SAUNDERS  This particular show is consistent, in that all the photographs capture some combination of oil and linen. The approach and materials are so central to the final picture that they are inseparable, in a way, from the image I am working with. Though the material stays the same here, the approach varies among subjects. In the two “Hamlet” pictures, for instance, the images are of this lone figure lost in thought.  I wanted the figure to merge with the atmosphere in photographic space. I accomplished this by painted using the chemicals in the darkroom, which I wanted to be very transparently visible. I selected very grainy, textured linen for support, leaving it unprimed so that each individual thread is visible. The images were painted very thinly with white, and lets a little light through when the photographic paper is exposed. For a dramatic, high-contrast picture, like Patrick McGoohan throwing open the doorway (in the original film, this is accompanied by a thunderclap), I used thick linen, primed it with gesso and actually drew the figure with black ink, which is more opaque than the white. So the image takes a strong exposure and comes out more extreme.

SOTO  The support you used for Panic (2011) is very different from the others. The image of Pacino and Kitty Winn lying on a bed looks like it is embedded in an Op surface. Are you referencing the physical distortion that arises when these images are mediated over and over?

SAUNDERS  That’s absolutely right about the different support. I guess this gets back to your question before. Invariably, the weave of the linen works in places like a raster or pixel. I’ve been really interested in how this most basic physical quality (weaving) can echo the TV screen or the digital. I order different types of linen (by no means all proper “artist’s linen”) because it can be such a big part of the image. I found this very thin linen; I think it’s literally ecclesiastical linen, like for tablecloths, with that structure—almost a fat pixel grid. For that picture I wanted a sense of the room, of its atmosphere, which is one almost of surveillance. That particular linen is so thin that the painting had to be incredibly light. The whole register of the image stays close together, yet the structure is so strong.

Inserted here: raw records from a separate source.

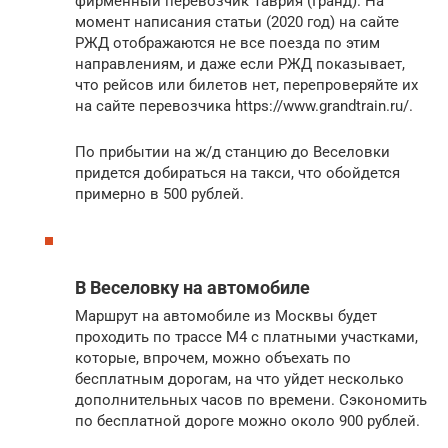
фирменный перевозчик Таврия (Гранд). На
момент написания статьи (2020 год) на сайте
РЖД отображаются не все поезда по этим
направлениям, и даже если РЖД показывает,
что рейсов или билетов нет, перепроверяйте их
на сайте перевозчика https://www.grandtrain.ru/.
По прибытии на ж/д станцию до Веселовки
придется добираться на такси, что обойдется
примерно в 500 рублей.
В Веселовку на автомобиле
Маршрут на автомобиле из Москвы будет
проходить по трассе М4 с платными участками,
которые, впрочем, можно объехать по
бесплатным дорогам, на что уйдет несколько
дополнительных часов по времени. Сэкономить
по бесплатной дороге можно около 900 рублей.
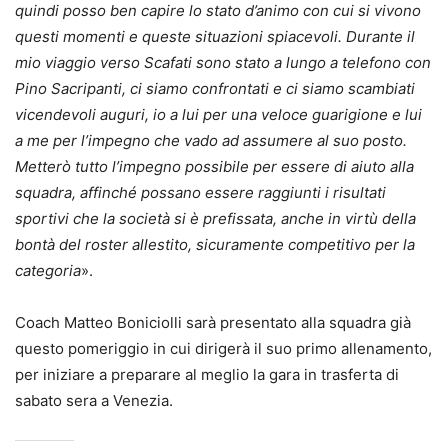
quindi posso ben capire lo stato d’animo con cui si vivono
questi momenti e queste situazioni spiacevoli. Durante il
mio viaggio verso Scafati sono stato a lungo a telefono con
Pino Sacripanti, ci siamo confrontati e ci siamo scambiati
vicendevoli auguri, io a lui per una veloce guarigione e lui
a me per l’impegno che vado ad assumere al suo posto.
Metterò tutto l’impegno possibile per essere di aiuto alla
squadra, affinché possano essere raggiunti i risultati
sportivi che la società si è prefissata, anche in virtù della
bontà del roster allestito, sicuramente competitivo per la
categoria
».
Coach Matteo Boniciolli sarà presentato alla squadra già
questo pomeriggio in cui dirigerà il suo primo allenamento,
per iniziare a preparare al meglio la gara in trasferta di
sabato sera a Venezia.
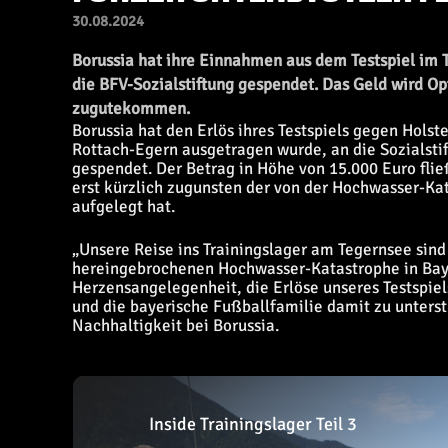
30.08.2024
Borussia hat ihre Einnahmen aus dem Testspiel im T
die BFV-Sozialstiftung gespendet. Das Geld wird O
zugutekommen.
Borussia hat den Erlös ihres Testspiels gegen Holst
Rottach-Egern ausgetragen wurde, an die Sozialsti
gespendet. Der Betrag in Höhe von 15.000 Euro fließ
erst kürzlich zugunsten der von der Hochwasser-Ka
aufgelegt hat.
„Unsere Reise ins Trainingslager am Tegernsee sin
hereingebrochenen Hochwasser-Katastrophe in Baye
Herzensangelegenheit, die Erlöse unseres Testspiel
und die bayerische Fußballfamilie damit zu unterst
Nachhaltigkeit bei Borussia.
Inside Trainingslager Teil 3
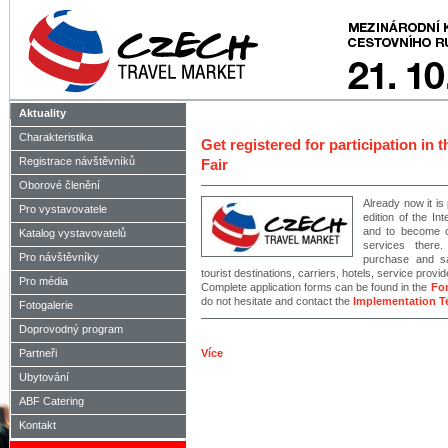
Aktuality
Charakteristika
Get registered for participation in 
Registrace návštěvníků
Fair
Oborové členění
Already now it is 
Pro vystavovatele
edition of the In
and to become on
Katalog vystavovatelů
services there
Pro návštěvníky
purchase and sal
tourist destinations, carriers, hotels, service provid
Pro média
Complete application forms can be found in the
For
do not hesitate and contact the
Implementation 
Fotogalerie
Doprovodný program
Partneři
Více
Ubytování
ABF Catering
Kontakt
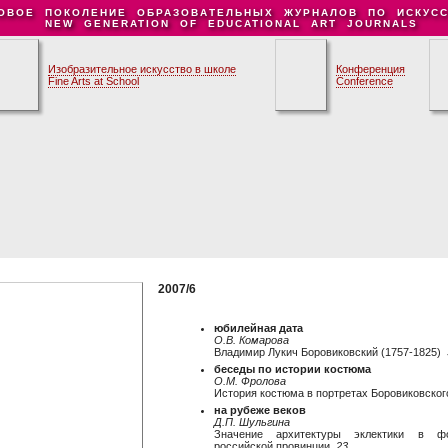
ОВОЕ ПОКОЛЕНИЕ ОБРАЗОВАТЕЛЬНЫХ ЖУРНАЛОВ ПО ИСКУСС
NEW GENERATION OF EDUCATIONAL ART JOURNALS
Изобразительное искусство в школе
Конференция
Fine Arts at School
Conference
2007/6
юбилейная дата
О.В. Комарова
Владимир Лукич Боровиковский (1757-1825)
беседы по истории костюма
О.М. Фролова
История костюма в портретах Боровиковско
на рубеже веков
Д.П. Шульгина
Значение архитектуры эклектики в фо
российской провинции
23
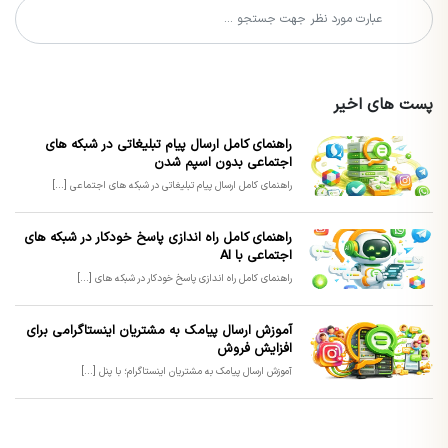
پست های اخیر
راهنمای کامل ارسال پیام تبلیغاتی در شبکه های
اجتماعی بدون اسپم شدن
راهنمای کامل ارسال پیام تبلیغاتی در شبکه های اجتماعی [...]
راهنمای کامل راه اندازی پاسخ خودکار در شبکه های
اجتماعی با AI
راهنمای کامل راه اندازی پاسخ خودکار در شبکه های [...]
آموزش ارسال پیامک به مشتریان اینستاگرامی برای
افزایش فروش
آموزش ارسال پیامک به مشتریان اینستاگرام؛ با پنل [...]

SOTO  These photographs depart from your earlier work, in that their surfaces have a very amorphous quality, due, I think, to the way that they are developed. That opacity seemed to be confined to a painted effect over your figures in the past, which you captured clearly in contact negatives. Here, along a single photograph, the development is very sharp in places and faded in others.

SAUNDERS  That unevenness arises from a process I’ve been experimenting with recently. Normally I would put the photographs in a bath of developing chemicals. I’ve started laying the photographs down in a dry tub and then applying the chemicals with buckets, sponges and brushes. That’s where you see some of the watery quality, the uneven developing. I’m trying to treat it like painting. Just like I want to interfere with the add-add-add-add-done quality of a painting by using it as a tool, as a new point of departure. I wanted to do something to interrupt the process of developing.